SOURCE DOCUMENT:
════

‘Nonsense on Stilts’ — Davos Dream

The creator of the World Economic Forum, Klaus Schwab, is obsessed with a conformist vision of global governance.

World Economic Forum via Wikimedia Commons
Klaus Schwab at the World Economic Forum at Davos, Switzerland, on January 27, 2007. World Economic Forum via Wikimedia Commons

At the G20 meeting in Indonesia, as President Biden and Chinese leader Xi Jinping wasted their time talking about global warming, a subject the People’s Republic does not take seriously, instead of the origins of COVID or the status of Taiwan, to my utter astonishment, the face and voice of the “Great Reset” appeared.

This is the jargon for the readjustment in the world towards so-called stakeholder capitalism that is the ambition of the conveners of the World Economic Forum. The forum began in 1971 as a conference where a few political leaders and celebrities from different industries and activities gathered and the occasion was paid for by admission fees happily tendered by a selection of prosperous people from different countries who wished to rub shoulders with the prominent featured guests.

It was a winning commercial formula, and it grew and grew. It never moved to a more commodious and stylish place than the dreary and remote Swiss town of Davos. It is now a virtual world’s fair of global political, industrial, and even cultural leaders, surrounded by wealthy and eager camp-followers attracted to “networking.”

Davos was the creation, and remains the fiefdom, of a pleasant but not rollickingly gregarious German-Swiss, Klaus Schwab. He has always claimed that his objective is entirely to further international and interdisciplinary understanding, with no ulterior motive and not the slightest interest in self-enrichment, just selfless and tireless efforts to promote human understanding and the inexorable progress towards a better world.

As one who attended for 20 years — and, following the controversial death of Bob Maxwell, was co-leader (with the late Lord Rothermere) of the World Economic Forum media group — I found the sessions interesting and informative, and sometimes even entertaining. (On one occasion, I was speaking with the doyen of conferenciers, State Secretary Kissinger; when someone approached, Mr. Kissinger said, “Here comes that goddamn Indian.” I remarked that he was quoting General Custer; the networker turned out to be the prime minister of India.)

════

Extracted page text data:
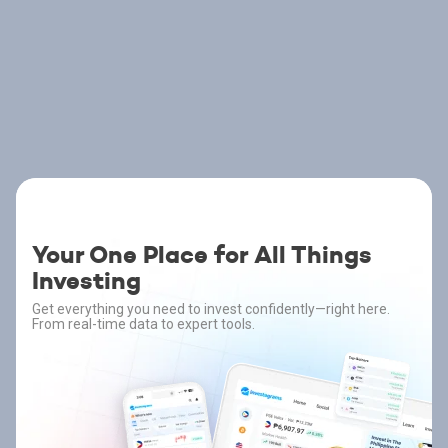
Your One Place for All Things
Investing
Get everything you need to invest confidently—right here.
From real-time data to expert tools.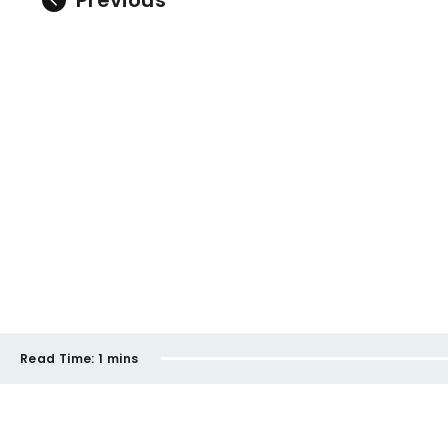
Previous
Read Time:
1 mins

════

ACTIONS TO TAKE:
1. According to the article on Davos and Klaus Schwab, why did prosperous people pay admission fees to attend the early forum? Answer in one to three sentences.
2. For each statement below, say whether it agrees with the article on Davos and Klaus Schwab. Answer yes or no, and quote the words from the article that decide it.
(a) The World Economic Forum began in 1971.
(b) The forum eventually moved from Davos to a more stylish location.
(c) The writer attended the forum for ten years.
3. Continue the article on Davos and Klaus Schwab, picking up after its final paragraph.

ANSWER LIST:
1. They paid because they wished to rub shoulders with the prominent featured guests. At its start in 1971, those guests were a few political leaders and celebrities from different industries and activities.

2.
(a) Yes: "The forum began in 1971"
(b) No: "It never moved to a more commodious and stylish place than the dreary and remote Swiss town of Davos."
(c) No: "As one who attended for 20 years"

3.
Mr. Schwab thought the leaders of the international organizations he featured at Davos — the European Union, the World Bank, the United Nations, World Court, World Trade Organization, and all their affiliated agencies — should play an increasingly important role to implement his vision of universal supranationalism.

As the Cold War ended, and the international left presciently clambered aboard the accelerating bandwagon of environmentalism to attack capitalism from a different direction in the name of saving the planet, Mr. Schwab became a fully paid up advocate of the most comprehensive version of the virtues of global governance.

This evolution rushed back to me these last days as I watched Mr. Schwab at the G20 meeting, as part of the Business-20 portion of the summit, with his heavy Teutonic accent that sounds like the Marx brothers imitating Kaiser Wilhelm, advising the world’s 20 most prominent political leaders that the Davos reset of a universal, heavily regulated, post-national, post-religious world of synchronized egalitarian toiling was inevitable and infinitely desirable.

For a moment I wondered, in Margaret Thatcher’s phrase, “Do my ears deceive me?” They did not.

As the editor of a just-published collection of essays titled Against the Great Reset (Bombardier Books), Michael Walsh, points out, “The World Economic Forum advocates a complete reimagining of the Western world’s social, economic and moral structures.” This book contains 18 mostly very stimulating essays from such noted authorities as Victor Davis Hanson, Douglas Murray, Roger Kimball, Michael Anton, and Mr. Walsh himself (including a modest contribution from me).

Mr. Schwab has expressed pride that Prime Minister Trudeau, Chrystia Freeland, and Mark Carney (who converted the Bank of England into a rabid partisan of Britain’s continued membership in the European Union and a crusading promoter of militant environmentalism) are all Davos alumni. The Canadian opposition leader, Pierre Poilievre, has publicly warned against the WEF’s globalist agenda: “Freedom means making our own decisions here at home.”

For Mr. Schwab, stakeholder capitalism means the overarching requirements of society as interpreted and enforced by an emergent international class of theoretical regulators that would enforce the interests of everyone in society in the activities of the entire private sector. He calls this the “Fourth Industrial Revolution,” which, he says, is “fusing the physical, digital and biological worlds, impacting all disciplines, economies and industries, and even challenging ideas about what it means to be human.”

The 2020 book, “The Great Reset” was inspired by the COVID crisis to present a full frontal exposé of the Davos ambition 50 years after its gestation: “It will steer the market towards fairer outcomes, environmental, social and governance metrics.… To ensure that investments advanced shared goals such as equality and sustainability.… And harness the innovations of the Fourth Industrial Revolution to support the public good, especially by addressing health and social challenges.”

As Mr. Hanson points out in his essay, “The viper tongue of totalitarianism is most often bathed in palliatives before it strikes.” The whole concept of the Great Reset is, as I wrote, based on the fervent endorsement of “democracy, as long as everyone votes for increased public-sector authority in pursuit of green egalitarianism and the homogenization of all peoples in a conformist world,” under the direction of the Davos claque of world bureaucrats and redistributors. “All concepts of public policy are to be divorced from any sense of nationality, history, spirituality or spontaneity and redirected to defined goals of imposed uniformity.”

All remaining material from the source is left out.